• _What to produce_: Read the listing below and copy out each line where the word "động" occurs.
### Entries supplied
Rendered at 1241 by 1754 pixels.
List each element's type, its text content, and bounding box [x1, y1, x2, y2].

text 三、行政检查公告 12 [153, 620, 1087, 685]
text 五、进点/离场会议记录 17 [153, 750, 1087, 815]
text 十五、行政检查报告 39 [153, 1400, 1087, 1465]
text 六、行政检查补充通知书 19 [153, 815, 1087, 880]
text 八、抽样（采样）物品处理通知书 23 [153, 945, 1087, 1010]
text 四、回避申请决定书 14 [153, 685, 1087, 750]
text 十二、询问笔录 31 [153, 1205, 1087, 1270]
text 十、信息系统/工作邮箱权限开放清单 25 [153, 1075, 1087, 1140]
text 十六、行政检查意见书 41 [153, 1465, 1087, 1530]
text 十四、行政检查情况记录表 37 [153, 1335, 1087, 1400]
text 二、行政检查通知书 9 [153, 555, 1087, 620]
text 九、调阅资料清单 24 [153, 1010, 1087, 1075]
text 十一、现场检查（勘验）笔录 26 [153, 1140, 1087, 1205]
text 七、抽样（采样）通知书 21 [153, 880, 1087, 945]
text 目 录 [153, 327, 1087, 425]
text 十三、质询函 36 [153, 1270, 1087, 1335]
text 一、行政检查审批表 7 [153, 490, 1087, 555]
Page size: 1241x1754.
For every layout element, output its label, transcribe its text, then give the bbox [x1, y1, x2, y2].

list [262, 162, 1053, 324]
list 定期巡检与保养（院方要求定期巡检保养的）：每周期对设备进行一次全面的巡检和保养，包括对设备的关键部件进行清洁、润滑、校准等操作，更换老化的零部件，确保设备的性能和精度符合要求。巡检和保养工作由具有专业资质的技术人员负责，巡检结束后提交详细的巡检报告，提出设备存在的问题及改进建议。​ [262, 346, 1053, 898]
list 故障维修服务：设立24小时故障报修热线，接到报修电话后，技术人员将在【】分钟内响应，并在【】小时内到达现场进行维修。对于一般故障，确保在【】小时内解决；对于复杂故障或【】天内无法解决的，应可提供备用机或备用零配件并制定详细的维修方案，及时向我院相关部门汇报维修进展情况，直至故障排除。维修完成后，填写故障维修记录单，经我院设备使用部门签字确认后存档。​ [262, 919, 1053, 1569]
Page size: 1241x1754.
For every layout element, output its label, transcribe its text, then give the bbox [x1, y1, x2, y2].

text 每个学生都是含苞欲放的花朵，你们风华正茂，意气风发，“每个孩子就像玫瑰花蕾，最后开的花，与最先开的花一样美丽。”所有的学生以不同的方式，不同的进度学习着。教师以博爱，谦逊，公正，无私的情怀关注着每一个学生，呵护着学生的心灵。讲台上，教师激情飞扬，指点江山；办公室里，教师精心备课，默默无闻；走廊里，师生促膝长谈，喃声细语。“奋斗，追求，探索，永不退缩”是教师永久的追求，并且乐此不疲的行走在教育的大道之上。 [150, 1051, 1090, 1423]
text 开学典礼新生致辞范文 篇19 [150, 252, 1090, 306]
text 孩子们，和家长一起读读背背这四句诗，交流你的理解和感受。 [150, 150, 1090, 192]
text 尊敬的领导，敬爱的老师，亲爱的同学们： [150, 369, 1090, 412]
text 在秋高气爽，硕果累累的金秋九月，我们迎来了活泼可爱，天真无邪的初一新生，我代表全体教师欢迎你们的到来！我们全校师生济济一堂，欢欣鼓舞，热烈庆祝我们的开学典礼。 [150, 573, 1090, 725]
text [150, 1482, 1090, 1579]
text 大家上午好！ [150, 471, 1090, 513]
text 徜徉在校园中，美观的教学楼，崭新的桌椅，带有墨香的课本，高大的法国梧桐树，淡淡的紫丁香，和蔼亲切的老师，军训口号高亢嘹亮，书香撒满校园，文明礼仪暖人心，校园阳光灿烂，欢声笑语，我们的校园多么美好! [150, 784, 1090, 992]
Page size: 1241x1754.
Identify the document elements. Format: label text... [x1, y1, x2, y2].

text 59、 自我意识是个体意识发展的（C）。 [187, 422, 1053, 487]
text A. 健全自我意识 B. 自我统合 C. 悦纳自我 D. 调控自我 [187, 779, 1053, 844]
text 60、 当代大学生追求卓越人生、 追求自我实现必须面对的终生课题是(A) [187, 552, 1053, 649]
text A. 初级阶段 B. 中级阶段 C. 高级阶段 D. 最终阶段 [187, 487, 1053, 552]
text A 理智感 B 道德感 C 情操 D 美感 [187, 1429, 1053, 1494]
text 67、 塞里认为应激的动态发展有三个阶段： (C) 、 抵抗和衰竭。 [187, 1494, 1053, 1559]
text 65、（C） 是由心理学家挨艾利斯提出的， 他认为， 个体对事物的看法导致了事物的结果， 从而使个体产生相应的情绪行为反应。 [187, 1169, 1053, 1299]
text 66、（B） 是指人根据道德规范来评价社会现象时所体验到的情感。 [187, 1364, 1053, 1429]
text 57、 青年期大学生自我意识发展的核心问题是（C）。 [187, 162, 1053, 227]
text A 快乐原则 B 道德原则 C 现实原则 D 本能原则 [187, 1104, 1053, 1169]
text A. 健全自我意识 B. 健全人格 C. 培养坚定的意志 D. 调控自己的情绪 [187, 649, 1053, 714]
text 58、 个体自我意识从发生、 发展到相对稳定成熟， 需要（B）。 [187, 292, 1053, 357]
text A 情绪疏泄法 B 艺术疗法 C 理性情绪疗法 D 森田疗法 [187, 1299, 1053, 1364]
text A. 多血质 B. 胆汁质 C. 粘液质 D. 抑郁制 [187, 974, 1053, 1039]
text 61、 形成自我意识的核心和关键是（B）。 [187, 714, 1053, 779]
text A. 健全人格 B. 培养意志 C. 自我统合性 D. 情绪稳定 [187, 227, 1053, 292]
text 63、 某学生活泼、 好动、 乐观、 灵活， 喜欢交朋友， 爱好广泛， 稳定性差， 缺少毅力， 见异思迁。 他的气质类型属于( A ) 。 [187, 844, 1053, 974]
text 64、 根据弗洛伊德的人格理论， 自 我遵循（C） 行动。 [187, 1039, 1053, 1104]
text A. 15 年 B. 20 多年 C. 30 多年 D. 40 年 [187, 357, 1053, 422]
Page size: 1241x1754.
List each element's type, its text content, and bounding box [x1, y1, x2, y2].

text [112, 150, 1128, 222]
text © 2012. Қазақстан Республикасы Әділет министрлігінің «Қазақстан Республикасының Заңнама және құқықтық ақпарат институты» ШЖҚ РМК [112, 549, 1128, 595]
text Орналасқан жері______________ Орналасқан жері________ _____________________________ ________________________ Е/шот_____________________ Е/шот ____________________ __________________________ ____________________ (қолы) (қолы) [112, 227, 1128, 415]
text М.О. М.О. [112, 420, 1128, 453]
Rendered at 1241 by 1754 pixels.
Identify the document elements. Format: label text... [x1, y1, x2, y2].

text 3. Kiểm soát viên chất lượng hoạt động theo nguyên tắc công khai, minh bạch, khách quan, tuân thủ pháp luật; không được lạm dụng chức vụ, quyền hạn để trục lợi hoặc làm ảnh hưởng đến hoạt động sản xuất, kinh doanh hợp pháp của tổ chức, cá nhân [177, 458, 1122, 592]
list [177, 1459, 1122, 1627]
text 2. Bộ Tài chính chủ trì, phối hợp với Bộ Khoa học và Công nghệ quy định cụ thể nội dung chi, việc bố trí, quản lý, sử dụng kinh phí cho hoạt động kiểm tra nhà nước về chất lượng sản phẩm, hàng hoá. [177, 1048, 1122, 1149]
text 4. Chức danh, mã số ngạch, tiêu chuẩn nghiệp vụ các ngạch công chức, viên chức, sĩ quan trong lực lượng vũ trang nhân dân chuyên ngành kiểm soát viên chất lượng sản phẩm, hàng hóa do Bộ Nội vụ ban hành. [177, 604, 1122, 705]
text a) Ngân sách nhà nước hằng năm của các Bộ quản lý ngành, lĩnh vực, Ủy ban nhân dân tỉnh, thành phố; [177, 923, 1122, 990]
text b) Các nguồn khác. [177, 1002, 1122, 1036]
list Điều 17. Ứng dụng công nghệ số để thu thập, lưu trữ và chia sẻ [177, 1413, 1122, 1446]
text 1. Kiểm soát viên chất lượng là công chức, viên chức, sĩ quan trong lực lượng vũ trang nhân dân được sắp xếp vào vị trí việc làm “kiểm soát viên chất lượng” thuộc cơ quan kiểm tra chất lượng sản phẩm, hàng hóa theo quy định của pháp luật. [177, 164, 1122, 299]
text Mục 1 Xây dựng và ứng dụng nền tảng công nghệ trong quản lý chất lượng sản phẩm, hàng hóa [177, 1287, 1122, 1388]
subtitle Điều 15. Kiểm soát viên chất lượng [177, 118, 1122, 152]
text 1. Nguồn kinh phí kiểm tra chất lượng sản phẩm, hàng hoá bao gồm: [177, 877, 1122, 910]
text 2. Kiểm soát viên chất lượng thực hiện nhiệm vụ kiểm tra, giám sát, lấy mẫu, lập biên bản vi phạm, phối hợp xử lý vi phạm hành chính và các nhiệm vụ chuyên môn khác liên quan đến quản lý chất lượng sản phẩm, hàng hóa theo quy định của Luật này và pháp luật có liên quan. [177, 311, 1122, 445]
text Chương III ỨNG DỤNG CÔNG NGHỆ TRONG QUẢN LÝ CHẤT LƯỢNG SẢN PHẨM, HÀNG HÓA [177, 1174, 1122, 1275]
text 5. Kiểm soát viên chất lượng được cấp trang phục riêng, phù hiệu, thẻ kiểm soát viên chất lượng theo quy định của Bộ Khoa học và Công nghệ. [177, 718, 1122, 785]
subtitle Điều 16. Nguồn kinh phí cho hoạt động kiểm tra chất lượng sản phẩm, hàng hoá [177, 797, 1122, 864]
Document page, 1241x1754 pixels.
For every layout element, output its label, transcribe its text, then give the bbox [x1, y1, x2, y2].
######
• _Result of the task_:
text 3. Kiểm soát viên chất lượng hoạt động theo nguyên tắc công khai, minh bạch, khách quan, tuân thủ pháp luật; không được lạm dụng chức vụ, quyền hạn để trục lợi hoặc làm ảnh hưởng đến hoạt động sản xuất, kinh doanh hợp pháp của tổ chức, cá nhân [177, 458, 1122, 592]
text 2. Bộ Tài chính chủ trì, phối hợp với Bộ Khoa học và Công nghệ quy định cụ thể nội dung chi, việc bố trí, quản lý, sử dụng kinh phí cho hoạt động kiểm tra nhà nước về chất lượng sản phẩm, hàng hoá. [177, 1048, 1122, 1149]
subtitle Điều 16. Nguồn kinh phí cho hoạt động kiểm tra chất lượng sản phẩm, hàng hoá [177, 797, 1122, 864]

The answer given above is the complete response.